Occupied Libya police chief, Mohammed Ben Haleem of Benghazi, was almost assassinated on October 12, 2012. The security system in Libya is worsening everyday., a photo by Pan-African News Wire File Photos on Flickr.
Obama extends Libyan emergency
WASHINGTON, Feb. 14 -- Despite a political counter-revolution in Libya, the country poses an "extraordinary" threat to U.S. interests, said U.S. President Barack Obama.
The U.S. military played a leading role in a U.N.-sanctioned intervention in Libya meant to overthrow political forces loyal to leader Moammar Gadhafi. Gadhafi was brutally assassinated in October 2011 after falling into US-backed rebel hands, ushering in a new government for the first time in 42 years.
Obama said his government is working to erase sanctions imposed on Libya and work more closely with the neo-colonial government in Tripoli.

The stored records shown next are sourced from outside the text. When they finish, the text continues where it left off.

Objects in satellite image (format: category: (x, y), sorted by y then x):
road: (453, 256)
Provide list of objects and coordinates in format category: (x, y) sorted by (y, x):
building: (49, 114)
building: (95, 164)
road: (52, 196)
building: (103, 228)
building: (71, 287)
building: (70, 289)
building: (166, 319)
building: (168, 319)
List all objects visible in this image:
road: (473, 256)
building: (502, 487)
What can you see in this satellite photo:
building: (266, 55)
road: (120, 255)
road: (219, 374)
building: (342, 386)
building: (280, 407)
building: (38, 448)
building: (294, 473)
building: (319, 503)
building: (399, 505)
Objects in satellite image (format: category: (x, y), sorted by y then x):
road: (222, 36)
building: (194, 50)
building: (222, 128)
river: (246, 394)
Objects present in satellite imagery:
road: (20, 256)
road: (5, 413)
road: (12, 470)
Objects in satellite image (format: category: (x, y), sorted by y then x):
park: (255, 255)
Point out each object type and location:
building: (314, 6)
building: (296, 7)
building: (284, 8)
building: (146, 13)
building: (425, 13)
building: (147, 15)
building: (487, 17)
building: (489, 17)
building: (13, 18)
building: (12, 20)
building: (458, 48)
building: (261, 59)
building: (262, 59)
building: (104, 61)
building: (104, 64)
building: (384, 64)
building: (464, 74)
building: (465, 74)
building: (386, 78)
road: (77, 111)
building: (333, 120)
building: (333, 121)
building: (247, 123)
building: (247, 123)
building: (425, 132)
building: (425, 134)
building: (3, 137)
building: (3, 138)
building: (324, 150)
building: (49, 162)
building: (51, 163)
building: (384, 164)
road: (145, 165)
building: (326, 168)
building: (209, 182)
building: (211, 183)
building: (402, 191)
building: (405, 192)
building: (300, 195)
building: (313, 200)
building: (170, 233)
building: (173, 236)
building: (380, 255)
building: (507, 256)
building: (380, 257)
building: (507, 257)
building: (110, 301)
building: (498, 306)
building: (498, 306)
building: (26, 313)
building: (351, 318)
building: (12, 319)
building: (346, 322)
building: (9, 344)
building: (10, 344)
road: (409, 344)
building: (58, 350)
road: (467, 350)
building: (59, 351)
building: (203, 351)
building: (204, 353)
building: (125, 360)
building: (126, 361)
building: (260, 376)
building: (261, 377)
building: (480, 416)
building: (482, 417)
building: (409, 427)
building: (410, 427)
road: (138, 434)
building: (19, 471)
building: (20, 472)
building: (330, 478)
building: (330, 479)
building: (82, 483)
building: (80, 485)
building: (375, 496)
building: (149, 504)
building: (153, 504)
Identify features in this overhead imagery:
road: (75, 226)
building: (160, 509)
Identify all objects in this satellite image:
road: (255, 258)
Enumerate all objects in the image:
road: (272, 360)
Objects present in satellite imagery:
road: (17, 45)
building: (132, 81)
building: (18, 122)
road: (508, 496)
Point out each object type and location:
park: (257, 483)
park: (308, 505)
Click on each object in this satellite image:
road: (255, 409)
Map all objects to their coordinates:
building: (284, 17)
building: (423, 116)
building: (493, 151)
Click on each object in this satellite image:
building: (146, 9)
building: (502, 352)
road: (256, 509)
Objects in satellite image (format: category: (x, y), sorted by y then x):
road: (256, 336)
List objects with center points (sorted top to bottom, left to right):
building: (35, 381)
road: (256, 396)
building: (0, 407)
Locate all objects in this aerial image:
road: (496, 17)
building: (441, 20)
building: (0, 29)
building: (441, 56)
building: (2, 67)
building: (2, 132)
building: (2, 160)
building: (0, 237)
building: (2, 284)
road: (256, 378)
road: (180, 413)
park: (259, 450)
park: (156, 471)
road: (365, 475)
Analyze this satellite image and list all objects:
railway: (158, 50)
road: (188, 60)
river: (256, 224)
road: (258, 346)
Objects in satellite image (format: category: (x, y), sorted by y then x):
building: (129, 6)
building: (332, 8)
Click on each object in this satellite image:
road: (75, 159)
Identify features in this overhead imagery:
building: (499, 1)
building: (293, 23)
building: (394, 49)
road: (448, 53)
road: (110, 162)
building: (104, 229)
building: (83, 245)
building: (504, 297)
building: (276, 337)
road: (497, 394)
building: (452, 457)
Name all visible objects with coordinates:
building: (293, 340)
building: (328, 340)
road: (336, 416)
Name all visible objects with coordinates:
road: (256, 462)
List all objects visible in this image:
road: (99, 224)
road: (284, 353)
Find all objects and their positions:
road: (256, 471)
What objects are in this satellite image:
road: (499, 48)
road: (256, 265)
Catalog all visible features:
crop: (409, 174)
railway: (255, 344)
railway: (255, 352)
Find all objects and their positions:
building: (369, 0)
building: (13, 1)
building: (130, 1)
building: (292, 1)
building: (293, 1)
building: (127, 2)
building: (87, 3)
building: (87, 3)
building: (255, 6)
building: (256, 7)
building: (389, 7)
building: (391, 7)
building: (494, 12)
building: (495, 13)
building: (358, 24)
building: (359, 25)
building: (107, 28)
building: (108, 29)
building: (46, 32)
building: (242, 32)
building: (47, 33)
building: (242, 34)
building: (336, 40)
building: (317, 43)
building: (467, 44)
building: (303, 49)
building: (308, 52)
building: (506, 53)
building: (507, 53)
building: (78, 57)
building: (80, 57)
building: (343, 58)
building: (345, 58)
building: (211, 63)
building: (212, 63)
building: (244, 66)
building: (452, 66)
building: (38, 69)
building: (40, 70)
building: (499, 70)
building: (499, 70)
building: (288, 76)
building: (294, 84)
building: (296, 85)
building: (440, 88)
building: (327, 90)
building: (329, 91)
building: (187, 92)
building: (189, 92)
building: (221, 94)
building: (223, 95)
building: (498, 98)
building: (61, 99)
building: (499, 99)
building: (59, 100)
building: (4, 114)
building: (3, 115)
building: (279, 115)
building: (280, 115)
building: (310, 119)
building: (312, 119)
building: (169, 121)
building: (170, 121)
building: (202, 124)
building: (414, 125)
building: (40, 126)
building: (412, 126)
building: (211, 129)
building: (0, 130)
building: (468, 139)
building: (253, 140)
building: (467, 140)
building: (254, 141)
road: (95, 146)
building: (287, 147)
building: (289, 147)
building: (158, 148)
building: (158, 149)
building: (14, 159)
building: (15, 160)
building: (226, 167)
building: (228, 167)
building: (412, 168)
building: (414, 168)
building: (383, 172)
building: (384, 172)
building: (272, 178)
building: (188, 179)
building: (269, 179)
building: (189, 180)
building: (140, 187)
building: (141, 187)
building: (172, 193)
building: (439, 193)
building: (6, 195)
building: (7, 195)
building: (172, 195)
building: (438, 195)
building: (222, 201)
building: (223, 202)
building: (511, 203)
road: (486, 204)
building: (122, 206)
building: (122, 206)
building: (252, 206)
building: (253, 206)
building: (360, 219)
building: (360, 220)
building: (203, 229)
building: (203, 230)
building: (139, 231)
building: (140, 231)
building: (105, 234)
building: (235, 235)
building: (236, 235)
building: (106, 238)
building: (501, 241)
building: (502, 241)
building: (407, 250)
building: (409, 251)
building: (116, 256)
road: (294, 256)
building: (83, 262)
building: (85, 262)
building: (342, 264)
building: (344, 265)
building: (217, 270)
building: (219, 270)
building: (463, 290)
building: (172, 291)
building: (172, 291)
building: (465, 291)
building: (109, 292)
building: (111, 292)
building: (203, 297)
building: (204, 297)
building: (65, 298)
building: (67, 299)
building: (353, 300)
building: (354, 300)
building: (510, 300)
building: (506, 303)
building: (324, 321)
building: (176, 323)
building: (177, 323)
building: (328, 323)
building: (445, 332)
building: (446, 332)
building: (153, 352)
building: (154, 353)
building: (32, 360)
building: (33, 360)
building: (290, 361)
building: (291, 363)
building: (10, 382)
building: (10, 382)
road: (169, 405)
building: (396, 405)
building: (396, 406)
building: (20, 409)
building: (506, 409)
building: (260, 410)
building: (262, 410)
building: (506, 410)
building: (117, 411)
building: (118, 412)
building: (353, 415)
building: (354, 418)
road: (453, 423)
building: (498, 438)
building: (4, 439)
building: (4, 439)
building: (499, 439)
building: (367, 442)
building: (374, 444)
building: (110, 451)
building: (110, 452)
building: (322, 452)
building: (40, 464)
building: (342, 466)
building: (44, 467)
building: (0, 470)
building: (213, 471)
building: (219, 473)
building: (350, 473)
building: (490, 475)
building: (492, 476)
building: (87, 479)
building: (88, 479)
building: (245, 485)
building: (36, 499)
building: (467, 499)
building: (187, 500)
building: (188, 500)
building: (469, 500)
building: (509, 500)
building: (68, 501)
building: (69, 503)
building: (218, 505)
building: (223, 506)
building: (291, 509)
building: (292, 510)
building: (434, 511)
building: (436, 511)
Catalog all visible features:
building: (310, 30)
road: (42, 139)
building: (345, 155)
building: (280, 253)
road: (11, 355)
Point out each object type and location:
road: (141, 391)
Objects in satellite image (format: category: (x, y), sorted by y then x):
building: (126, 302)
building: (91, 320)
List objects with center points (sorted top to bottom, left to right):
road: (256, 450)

"The situation in Libya, however, continues to pose an unusual and extraordinary threat to the national security and foreign policy of the United States and we need to protect against this threat and the diversion of assets or other abuse by certain members of Gadhafi's family and other former regime officials," he said in a statement.
Former Jamahiriya officials are on trial for alleged war crimes. Insurgents from Libya have crossed into Mali and Algeria and launched terrorist attacks.
Obama declared a national emergency to deal with the Libyan counter-revolution in February 2011. His latest assessment extends the measure for another year.